### Lesetext
----------
Scholz weiß genau, welche Wunden der Union er zielgesetzt aufreißen kann – schließlich hat die SPD drei der vier Merkel-Regierungen mitbegleitet. Es rächt sich, dass die Union Sicherheit und Militär – ähnlich wie Wirtschaftsthemen – traditionell für sich beansprucht hat, aber unter der bleiernen Kanzlerin nichts von dem lieferte, was sie versprach. Scholz, angriffslustig wie selten, rechnet mit der Ära Merkel ab. Auch das eine Aufgabe, die eigentlich Merzens Sache sein müsste – wie die des Oppositionsführers, die Scholz für wenige Minuten post Merkelem innehat.
Nun rächt sich der monokausale Kosakenritt von Friedrich Merz. Scholz kann sich als Entlastungskanzler inszenieren, auf die steigende Inflation verweisen, die die Bundesregierung mit den richtigen Programmen in den Griff bekäme. Das Neun-Euro-Ticket sei bereits jetzt aufgrund großer Nachfrage ein Erfolg, man entlaste diejenige, die aufs Auto oder Bus und Bahn angewiesen seien. Nachdem Scholz auf unbeackertem Terrain angekommen ist, kann er wieder ungestört in den Modus der Merkel-Phrasen wechseln („wenn ein Land zusammenhält, kann es auch durch schwere Krisen kommen“).
----------
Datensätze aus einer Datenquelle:

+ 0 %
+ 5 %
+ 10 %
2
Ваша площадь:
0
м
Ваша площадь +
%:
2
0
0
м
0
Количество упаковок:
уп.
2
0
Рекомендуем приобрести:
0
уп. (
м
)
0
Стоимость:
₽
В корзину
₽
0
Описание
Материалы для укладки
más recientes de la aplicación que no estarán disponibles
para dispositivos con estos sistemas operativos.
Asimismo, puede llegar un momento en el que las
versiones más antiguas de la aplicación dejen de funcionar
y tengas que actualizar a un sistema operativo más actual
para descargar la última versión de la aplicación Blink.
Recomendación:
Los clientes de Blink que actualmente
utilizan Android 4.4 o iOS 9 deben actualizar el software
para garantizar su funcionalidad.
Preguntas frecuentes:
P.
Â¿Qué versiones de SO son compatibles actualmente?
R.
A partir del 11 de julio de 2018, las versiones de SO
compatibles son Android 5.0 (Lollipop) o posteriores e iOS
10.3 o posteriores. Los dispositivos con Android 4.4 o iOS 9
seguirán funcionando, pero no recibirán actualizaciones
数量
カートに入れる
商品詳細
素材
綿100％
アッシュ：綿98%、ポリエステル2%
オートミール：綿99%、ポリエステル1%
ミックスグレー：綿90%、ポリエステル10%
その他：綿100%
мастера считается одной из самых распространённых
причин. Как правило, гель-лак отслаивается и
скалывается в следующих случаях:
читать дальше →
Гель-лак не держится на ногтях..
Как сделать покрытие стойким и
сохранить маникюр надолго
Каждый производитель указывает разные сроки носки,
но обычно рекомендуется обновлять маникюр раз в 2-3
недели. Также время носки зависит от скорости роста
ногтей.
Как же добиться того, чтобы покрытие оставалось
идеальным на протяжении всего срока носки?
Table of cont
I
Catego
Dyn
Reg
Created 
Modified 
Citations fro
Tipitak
----------
### Arbeitsauftrag A
Prüfen Sie, ob die folgenden Aussagen mit dem Text über Scholz und Merz übereinstimmen, und antworten Sie jeweils mit Ja oder Nein sowie dem wörtlichen Zitat, das den Ausschlag gibt. (i) Die SPD war an drei der vier Merkel-Regierungen beteiligt. (ii) Das Neun-Euro-Ticket gilt wegen geringer Nachfrage als gescheitert. (iii) Scholz geht zurückhaltend mit der Ära Merkel um.
### Arbeitsauftrag B
Schreiben Sie den Text über Scholz und Merz im selben Ton ab der Stelle weiter, an der er endet.

### Lösung A
(i) Ja: „schließlich hat die SPD drei der vier Merkel-Regierungen mitbegleitet“
(ii) Nein: „Das Neun-Euro-Ticket sei bereits jetzt aufgrund großer Nachfrage ein Erfolg“
(iii) Nein: „Scholz, angriffslustig wie selten, rechnet mit der Ära Merkel ab.“

### Lösung B
Scholz kann die Inflation unhinterfragt Putin in die Schuhe schieben
Weil Merz den Platz geräumt hat, kommt Scholz auch mit anderen Flunkereien durch. So kann er ungestört das Narrativ bestärken, die Preissteigerung sei der „von Putin ausgelöste Krieg“. Im Plenum lacht jemand unüberhörbar. Scholz ist sauer: „Was lachen Sie?“ Wenn Inflation, Preissteigerung und Energiekrise Probleme „von außen“ sind, dann ist tiefere Ursachenforschung nicht nötig. Die Preissteigerungen seien auf „einmalige Schocks“ zurückzuführen, neben dem Ukraine-Krieg die Ausläufer der Corona-Krise, etwa, wenn bis heute Containerschiffe in Shanghai blockiert seien. Von der EZB und der im September sich abzeichnenden Energiekrise – mitverantwortet durch einen Ausfall der Windkraft wegen einer Windflaute – hören wir nichts.
Zudem kündigte er eine „Konzertierte Aktion“ an, um die Inflation in den Griff zu bekommen. Über das schwammige Projekt kam aber so gut wie nichts heraus – sondern hörte sich vor allem nach einem Gipfel von Arbeitgeber- und Arbeitnehmervertretern mit Regierungsbeteiligung an.
Auch im Sozialbereich kann sich Scholz als Problemlöser mit Bürgergeld, stabilem Rentenniveu und steigendem Mindestlohn inszenieren, schlicht, weil Merz höchstens die Schuldenproblematik angesprochen hat. Der Kanzler verspricht: Ab nächstem Jahr gilt wieder die Schuldenbremse. Das ist kein großes Versprechen. Mit Sicherheit fallen der Bundesregierung noch weitere „Sondervermögen“ ein, die man in aller Eile für kommende Generationen stricken kann – vielleicht wieder mit freundlicher Hilfe der Union.
Ukraine-Krieg: Ist „erfolgreich verteidigen“ das neue „gewinnen“?
Es folgt der übliche Klimapopanz: CO2-Neutralität 2040, die Beschleunigung von LNG-Terminals, der Ausbau „Erneuerbarer Energien“, Zusammenarbeit mit der EU, um das alles voranzutreiben. Alles nichts Neues. Die Kompromisslosigkeit, mit der das Klimaziel – und insbesondere die Bewilligung von Verwaltungsverfahren – verfolgt wird, ist dagegen neu. Scholz: „Wir werden uns nicht den Schneid abkaufen lassen von Lobbyisten, Bedenkenträgern oder Anhängern des Status quo.“ Dies sei „das Jahr der Entscheidung“.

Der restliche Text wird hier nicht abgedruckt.